Where I take issue though is this idea was that the trend would always have us in this position. Because it requires assuming our squad is actually a 17th / 18th placed quality squad. And that’s just not true, in any universe. What has happened to us is something much more profound, something deeper. Having awkward changes of direction and no through line from one manager to the next, or signing young players to replace departed experienced quality, these are all things that might explain a drop to mid table. Not getting relegated.
The only thing that actually explains how bad this has gone is a complete removal of culture, confidence, identity, spirit. Call it what you like, but it is a mental and somewhat intangible thing about team sports that we completely gave up, and we gave it up willingly when there was no need.
It’s not like Frank is so bad tactically or whatever that he was out of his depth in this league, clearly he has done ok with Brentford. But the point is he was such a bad appointment, considering where the squad was mentally last summer, and what they had been left with, that I think it ruined every intangible, cultural, foundational aspect the team.
To go through what the players went through last season was an immense psychological event. It was a ‘thing’. A thing that should have been understood and appreciated for what it was. If you don’t think it was a thing (and the club didn’t) and you just see a team that under performed in the league but pulled a trophy out of the bag in the second tier competition, you probably make the exact moves the club made. But if you understand it was a thing, where because of what the players went through with injuries, and they were asked to keep believing in each other, to keep believing in their idea, to work together to become legends of the club and get their picture’s on the walls of the stadium, to know that even though they kept getting hit with relentless negativity all through the season that they would be winners at the end. And to then have it all happen. If you understand that, and what they went through, you don’t appoint Thomas Frank. Or if you do appoint him, you don’t expect him to say things like ‘we will lose games’ or ‘we’re turning around a tanker. We’re not a real champions league club, we finished 17th last year’.
In every respect, Frank was a terrible custodian of what was left behind by the previous manager. He probably doesn’t even realise he did it, but he systematically destroyed everything that was left behind. These players went through that massive psychological event and were winners, and probably felt amazing. And then they were told they actually weren’t that good. They went from inspiration and bravery to risk aversion. They went from aggression to caution. And they went from a winner to someone that had never won anything or operated at their level.
As I said, if you believe last season was a ‘thing’, then you don’t make the moves the club made. The only thing that explains a relegation is a complete mental breakdown of the team. This wasn’t inevitable. This is not because the players are all so bad. The club chose this direction. Because they didn’t understand what happened last season in my view.

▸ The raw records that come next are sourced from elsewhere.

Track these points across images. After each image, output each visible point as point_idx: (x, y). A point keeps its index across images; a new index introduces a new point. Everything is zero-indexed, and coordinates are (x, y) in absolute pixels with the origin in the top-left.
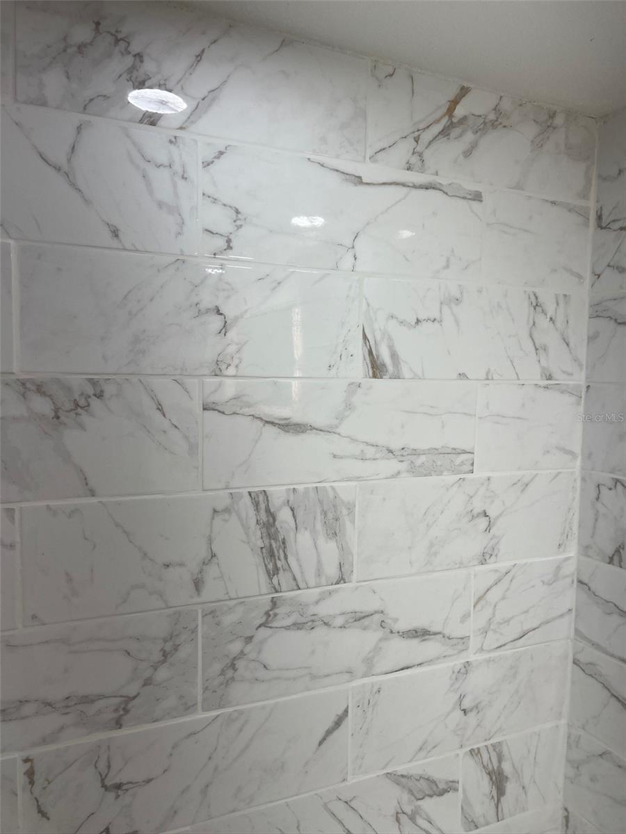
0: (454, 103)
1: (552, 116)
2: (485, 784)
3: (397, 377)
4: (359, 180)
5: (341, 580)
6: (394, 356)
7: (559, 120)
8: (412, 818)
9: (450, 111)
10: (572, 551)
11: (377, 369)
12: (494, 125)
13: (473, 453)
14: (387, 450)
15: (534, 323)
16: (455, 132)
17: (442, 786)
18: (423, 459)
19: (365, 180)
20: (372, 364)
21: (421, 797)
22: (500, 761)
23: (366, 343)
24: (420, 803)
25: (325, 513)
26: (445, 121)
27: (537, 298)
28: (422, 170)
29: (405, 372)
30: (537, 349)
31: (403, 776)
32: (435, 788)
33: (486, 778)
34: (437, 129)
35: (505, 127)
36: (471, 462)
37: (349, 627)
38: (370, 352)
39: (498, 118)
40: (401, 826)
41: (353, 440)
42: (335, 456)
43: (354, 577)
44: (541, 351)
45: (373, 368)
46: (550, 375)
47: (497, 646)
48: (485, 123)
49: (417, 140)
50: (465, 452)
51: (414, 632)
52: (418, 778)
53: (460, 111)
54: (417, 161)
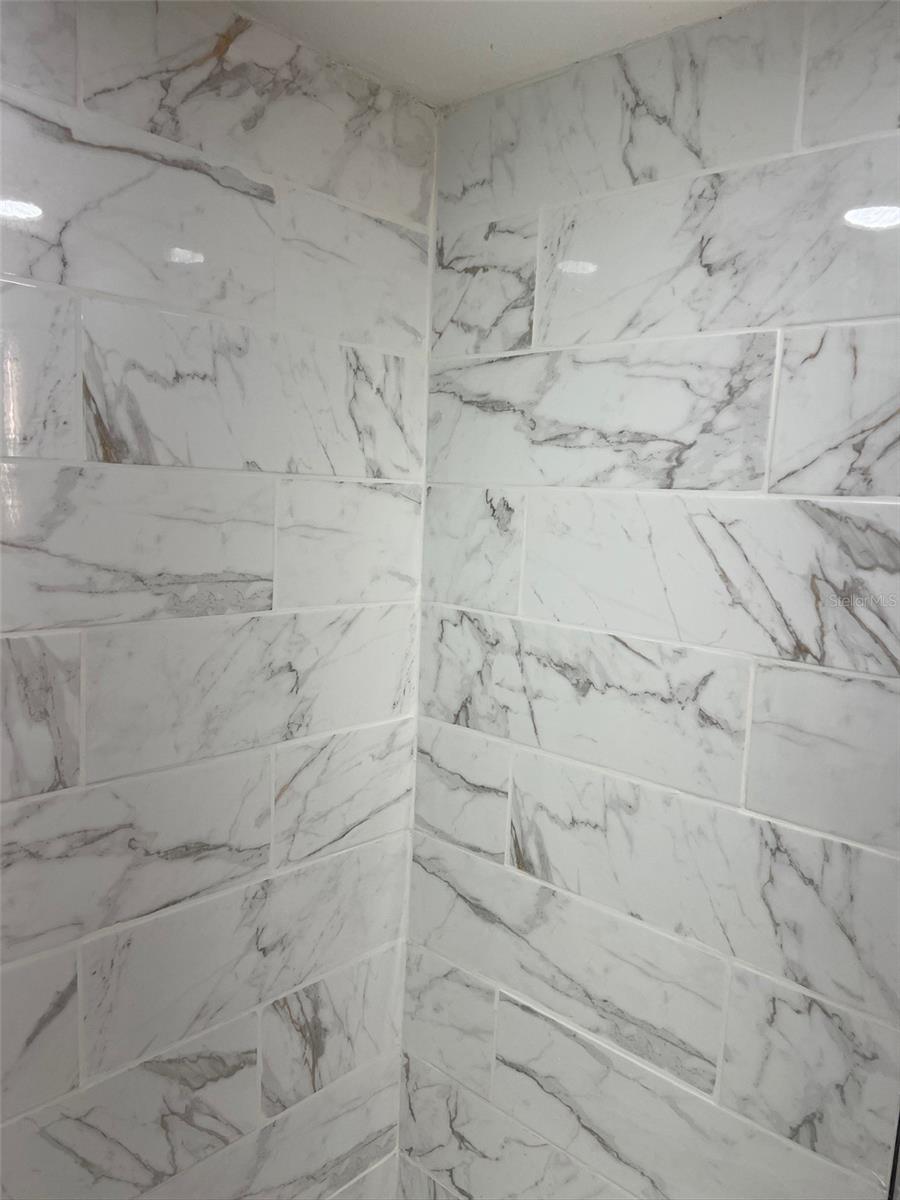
0: (226, 40)
1: (374, 92)
2: (296, 1046)
3: (147, 461)
4: (66, 135)
5: (59, 783)
6: (139, 427)
7: (384, 100)
8: (187, 1118)
9: (220, 50)
10: (412, 711)
11: (111, 448)
12: (289, 87)
13: (271, 581)
14: (133, 576)
15: (355, 394)
16: (229, 87)
17: (230, 1062)
18: (193, 589)
19: (76, 135)
20: (102, 439)
21: (200, 1085)
22: (316, 1010)
23: (89, 405)
24: (198, 1093)
25: (25, 681)
26: (210, 66)
27: (358, 358)
28: (176, 136)
29: (160, 454)
30: (359, 433)
31: (170, 1061)
32: (221, 1068)
33: (297, 1036)
34: (199, 75)
35: (305, 94)
36: (269, 593)
37: (75, 855)
38: (98, 420)
39: (294, 78)
40: (170, 1134)
41: (72, 561)
42: (40, 588)
43: (82, 777)
44: (365, 436)
45: (103, 445)
46: (378, 470)
47: (308, 853)
48: (274, 82)
49: (166, 86)
50: (259, 579)
51: (184, 849)
52: (195, 1059)
53: (235, 54)
54: (166, 121)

To bring it back to Xavi, and to be fair to the club, I think signing players like him and Gallagher shows they are clearly trying to push the boat out on wages a bit more. They were trying to change one aspect of what has previously held us back. And even that should normally prevent us from being relegated, because we’re signing higher quality. But by failing to recognise and understand what happened last season, these signings are ineffective and meaningless because they’re in a team with no culture, identity, belief, confidence, any foundation whatsoever. And that was because the club chose to blow it all up willingly.